# Most popular soundcloud alternative?



## kaiyoti (Nov 14, 2017)

I was on soundcloud pro. I had the $50/year (CAD) plan. I've been on the plan for multiple years which seems to be grandfathered in.

Moved to the US last year, my CAD card expired. Soundcloud automated system complains about payment failure with link to "change payment method". Except the link did not match the guide and no option was available to change. My only option was to "upgrade" to a different plan which upgrades me to the Pro Unlimited, which is $135/year. The Pro itself now costs $63/year. I am currently away at a conference so did not have time to contact support. The subscription eventually expired. I contacted them over the weekend when I had time to get them to put me back on the old plan but allow me to change card. 

_"Sorry for any confusion.
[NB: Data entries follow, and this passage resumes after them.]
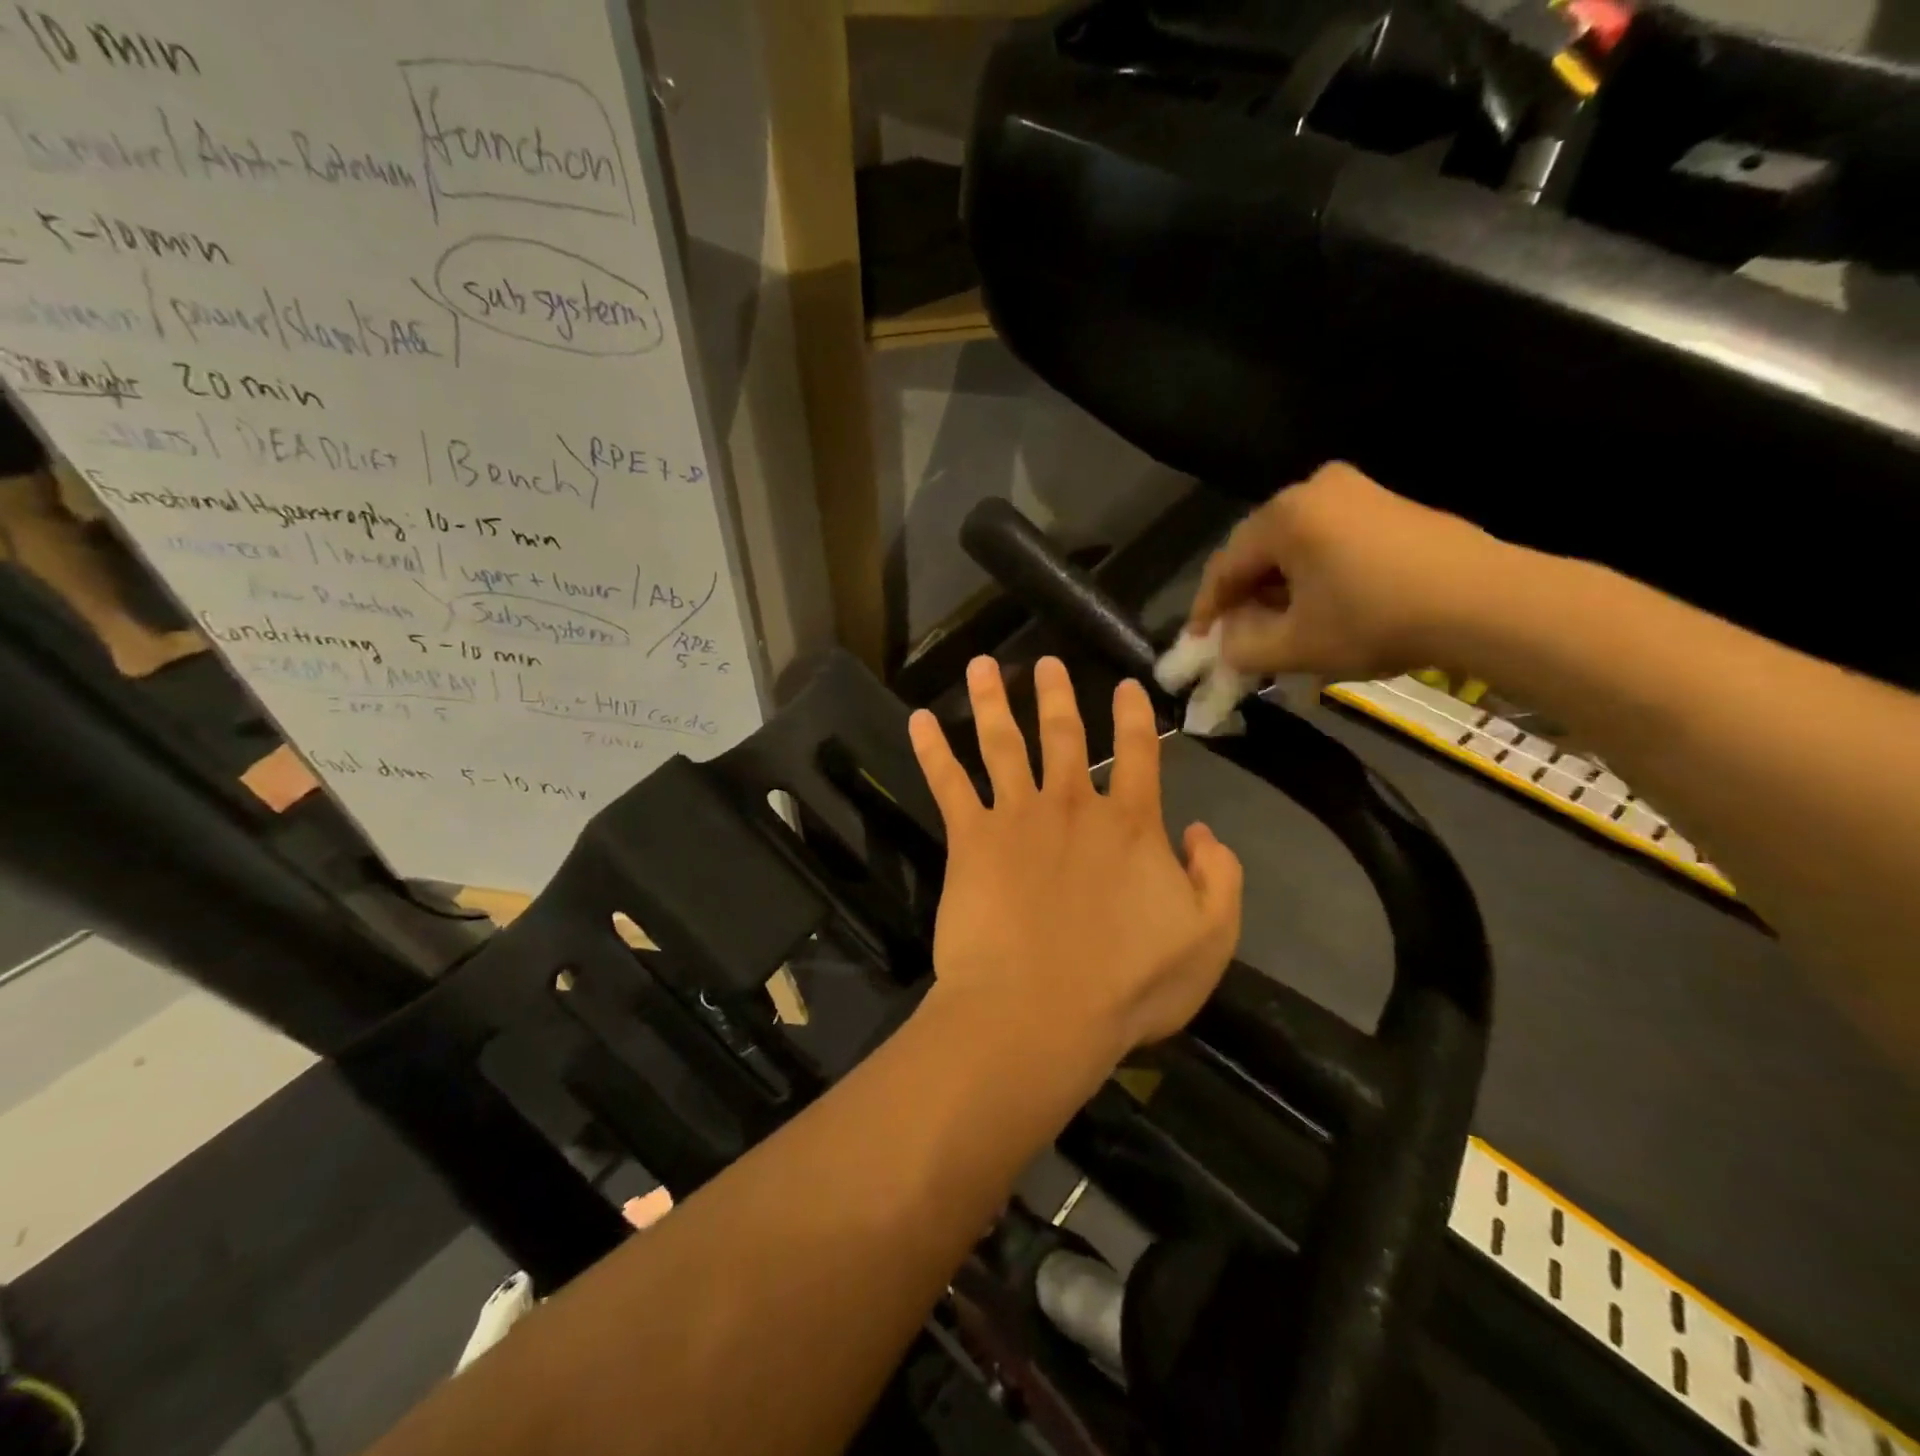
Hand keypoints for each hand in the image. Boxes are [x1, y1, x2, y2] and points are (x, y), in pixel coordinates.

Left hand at [908, 656, 1243, 1073]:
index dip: (1135, 716)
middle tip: (1048, 661)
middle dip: (1057, 694)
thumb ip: (1219, 880)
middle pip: (1064, 734)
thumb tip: (1202, 832)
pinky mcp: (970, 838)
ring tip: (983, 666)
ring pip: (1002, 742)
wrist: (1039, 1012)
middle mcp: (1073, 805)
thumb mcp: (1209, 941)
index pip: (1139, 754)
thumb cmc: (1127, 986)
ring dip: (992, 700)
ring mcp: (1016, 816)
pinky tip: (918, 720)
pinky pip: (947, 783)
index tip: (1127, 685)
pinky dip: (931, 749)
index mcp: (1131, 824)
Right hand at [1188, 462, 1504, 681]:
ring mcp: (1357, 491)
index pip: (1224, 566)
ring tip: (1280, 629)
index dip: (1206, 610)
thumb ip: (1241, 647)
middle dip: (1244, 598)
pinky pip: (1328, 540)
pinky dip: (1313, 575)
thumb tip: (1226, 642)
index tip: (1198, 645)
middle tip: (1239, 638)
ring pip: (1294, 547)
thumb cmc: (1375, 620)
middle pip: (1258, 551)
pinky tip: (1320, 607)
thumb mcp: (1295, 646)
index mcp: (1283, 515)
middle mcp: (1314, 488)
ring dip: (1279, 589)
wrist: (1488, 602)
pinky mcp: (1389, 505)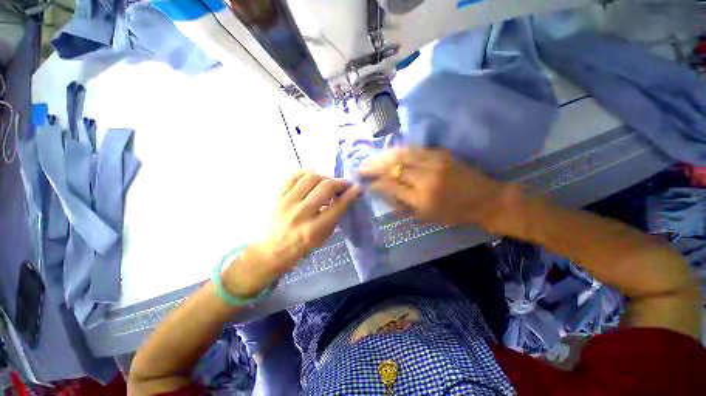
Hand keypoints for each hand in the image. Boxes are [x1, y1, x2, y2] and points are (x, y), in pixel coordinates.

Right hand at [359, 148, 513, 228]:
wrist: (486, 199)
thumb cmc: (455, 213)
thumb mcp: (426, 216)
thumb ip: (401, 204)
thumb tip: (382, 192)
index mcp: (422, 199)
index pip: (390, 186)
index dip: (375, 183)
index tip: (365, 182)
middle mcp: (425, 178)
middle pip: (393, 167)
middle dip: (374, 166)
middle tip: (361, 167)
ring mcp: (434, 162)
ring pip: (401, 154)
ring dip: (382, 156)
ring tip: (370, 158)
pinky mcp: (441, 153)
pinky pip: (414, 149)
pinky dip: (398, 150)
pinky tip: (388, 152)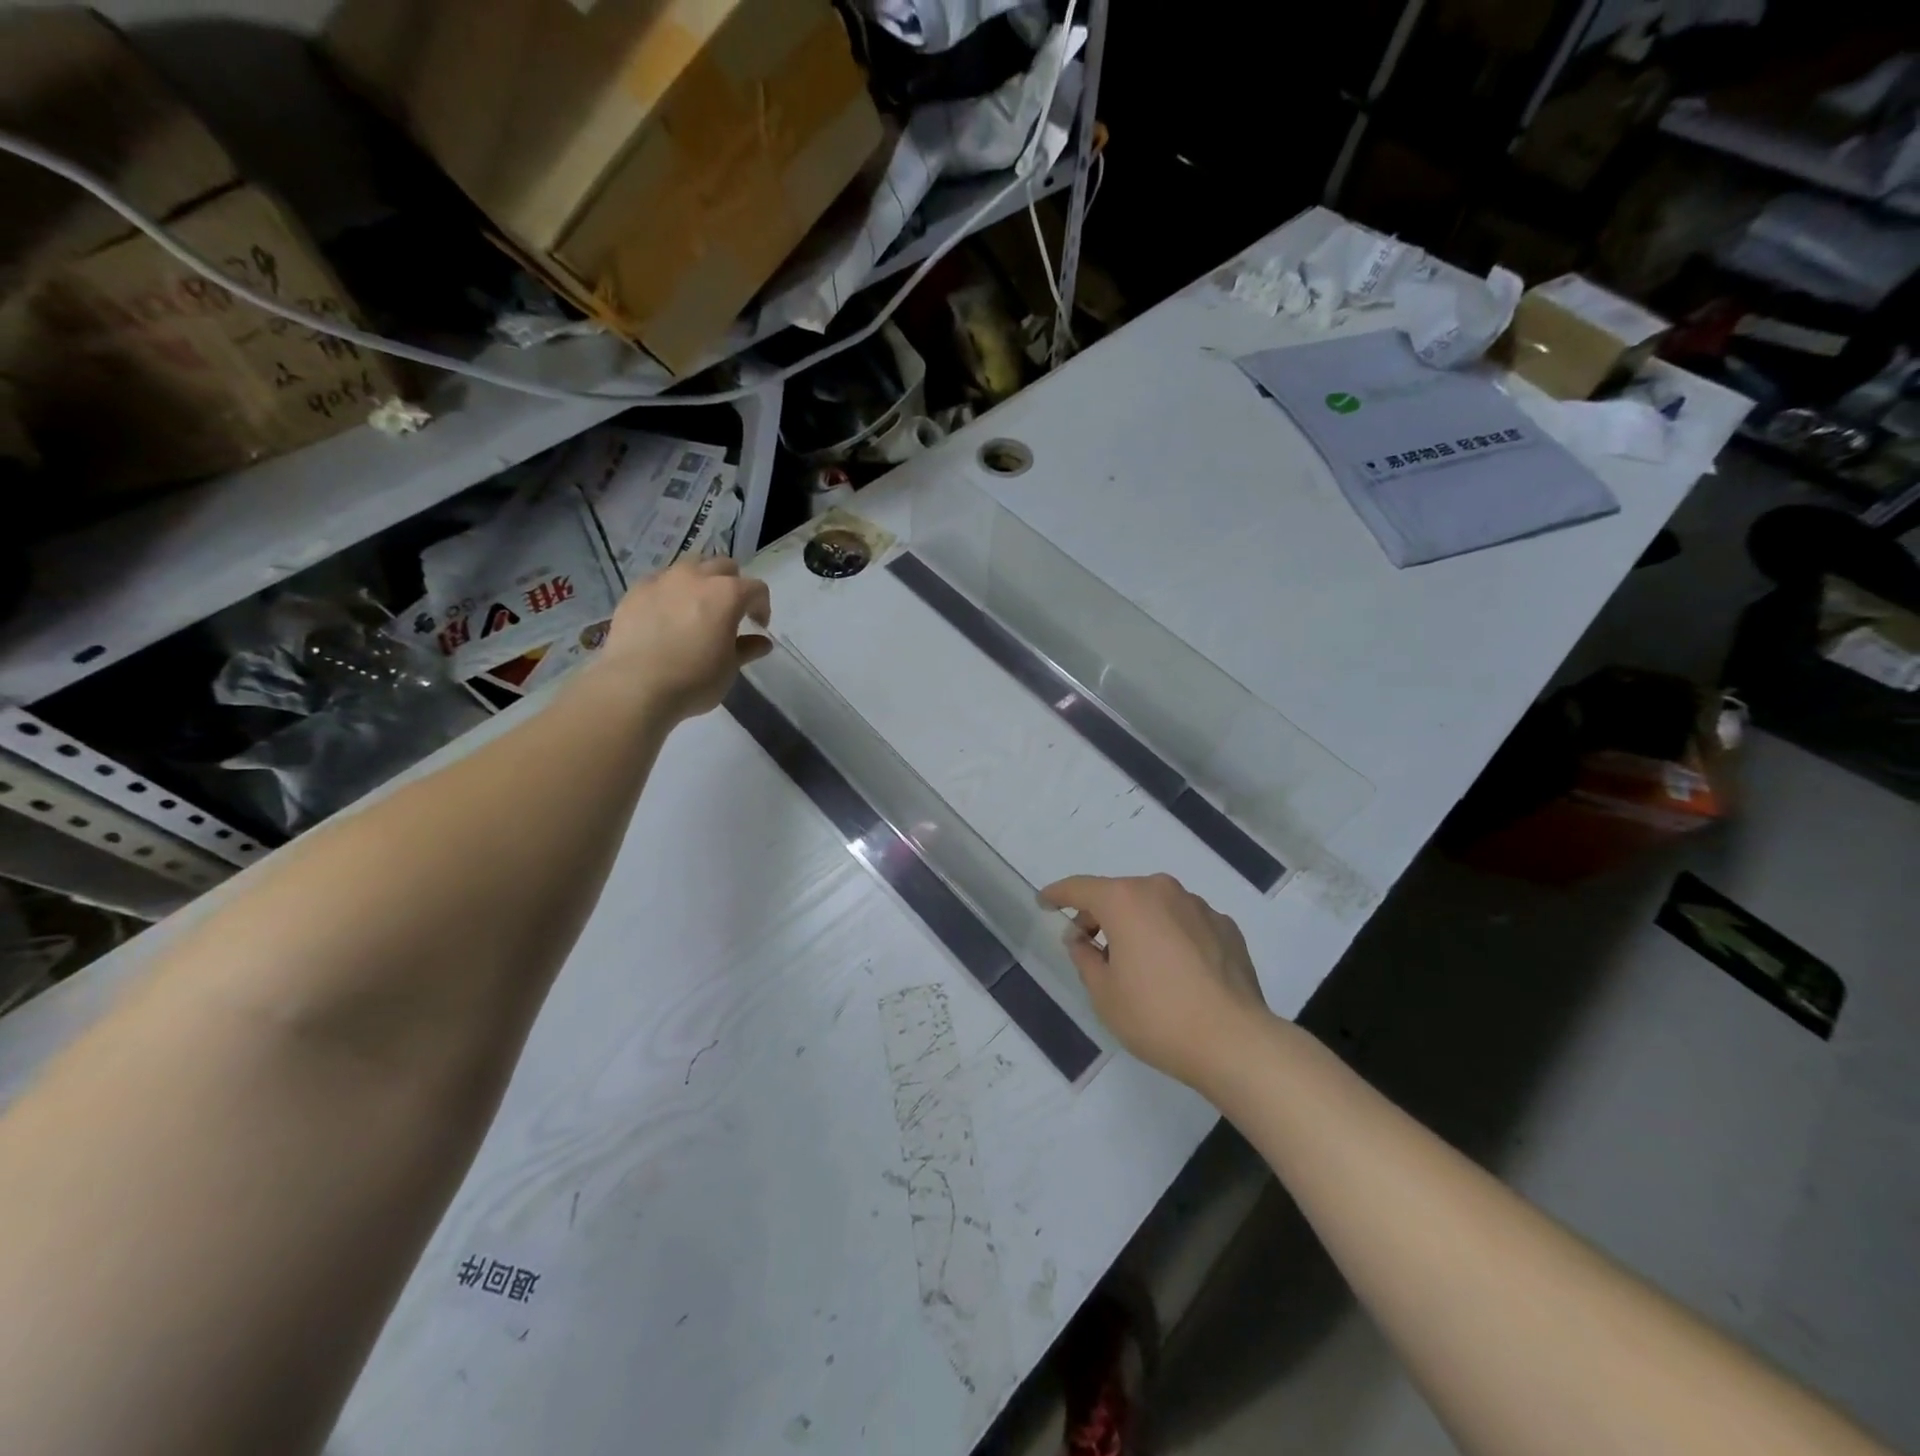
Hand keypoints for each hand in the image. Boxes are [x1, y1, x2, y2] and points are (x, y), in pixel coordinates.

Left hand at [596, 558, 771, 719]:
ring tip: (697, 606)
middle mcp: (696, 577)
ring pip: (690, 566)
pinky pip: (660, 581)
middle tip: (729, 610)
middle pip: (723, 566)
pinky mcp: (636, 591)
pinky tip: (667, 615)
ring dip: (700, 581)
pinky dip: (670, 592)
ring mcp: (663, 580)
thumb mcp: (729, 668)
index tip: (758, 626)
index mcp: (727, 594)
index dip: (762, 606)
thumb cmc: (694, 680)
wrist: (636, 686)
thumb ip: (747, 648)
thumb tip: (762, 642)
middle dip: (732, 584)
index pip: (756, 589)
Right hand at [1041, 873, 1271, 1089]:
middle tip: (1090, 947)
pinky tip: (1176, 972)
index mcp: (1125, 900)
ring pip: (1155, 907)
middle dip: (1100, 915)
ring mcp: (1199, 906)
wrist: (1234, 1042)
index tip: (1044, 902)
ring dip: (1139, 925)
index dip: (1058, 895)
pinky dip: (1171, 937)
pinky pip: (1185, 923)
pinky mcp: (1226, 927)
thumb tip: (1082, 939)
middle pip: (1119, 894)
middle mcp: (1162, 891)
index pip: (1080, 888)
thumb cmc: (1156, 1016)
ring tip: (1138, 964)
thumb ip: (1085, 957)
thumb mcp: (1103, 993)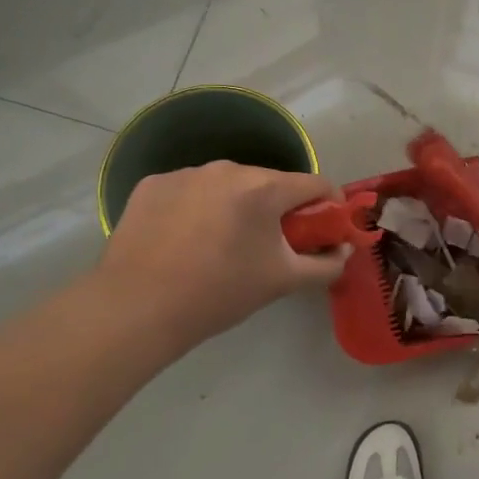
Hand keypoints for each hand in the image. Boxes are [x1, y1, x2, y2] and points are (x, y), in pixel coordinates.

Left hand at [93, 163, 349, 355]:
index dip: (330, 204)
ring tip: (224, 243)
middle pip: (270, 182)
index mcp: (264, 188)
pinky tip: (186, 239)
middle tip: (274, 244)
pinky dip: (199, 208)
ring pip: (228, 185)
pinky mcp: (152, 185)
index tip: (328, 227)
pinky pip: (191, 190)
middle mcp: (227, 169)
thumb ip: (325, 265)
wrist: (134, 309)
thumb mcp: (283, 282)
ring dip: (238, 206)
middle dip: (280, 208)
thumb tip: (343, 251)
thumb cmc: (219, 293)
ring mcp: (185, 174)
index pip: (315, 184)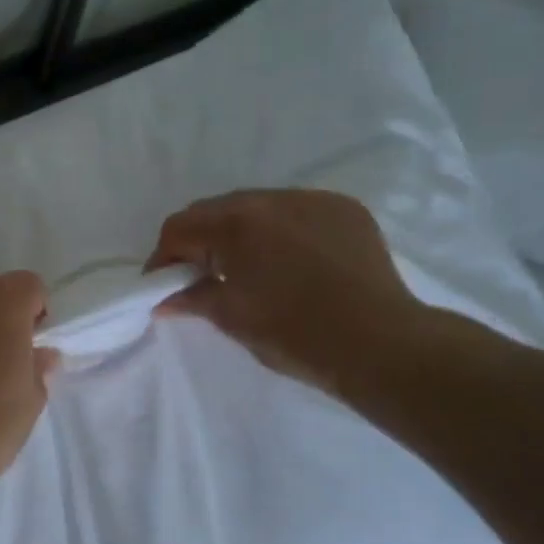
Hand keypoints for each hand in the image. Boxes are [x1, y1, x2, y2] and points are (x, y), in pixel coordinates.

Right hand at [145, 189, 431, 397]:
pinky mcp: (345, 211)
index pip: (180, 227)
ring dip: (239, 233)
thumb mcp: (233, 318)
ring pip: (257, 207)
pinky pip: (296, 212)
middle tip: (199, 278)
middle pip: (216, 210)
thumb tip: (163, 300)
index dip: (163, 258)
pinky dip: (279, 232)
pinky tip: (289, 263)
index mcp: (237, 223)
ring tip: (246, 269)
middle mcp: (273, 199)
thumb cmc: (295, 334)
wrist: (380, 344)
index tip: (163, 286)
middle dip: (199, 241)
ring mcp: (314, 200)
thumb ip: (192, 300)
If you decide to purchase at the price you see, let us know. We will then extend your plan accordingly."_

Soundcloud has failed even at the lowest god damn level. Don't get me wrong... an extra $13/year is not bankrupting me, but this smells like an scam where they take petty opportunities to force grandfathered users to new plans. 

Therefore, I'm done with Soundcloud. What's a good alternative?


----------



## HiEnergy (Nov 14, 2017)

I'm using hearthis.at and https://www.orfium.com/ (Orfium) besides Soundcloud


----------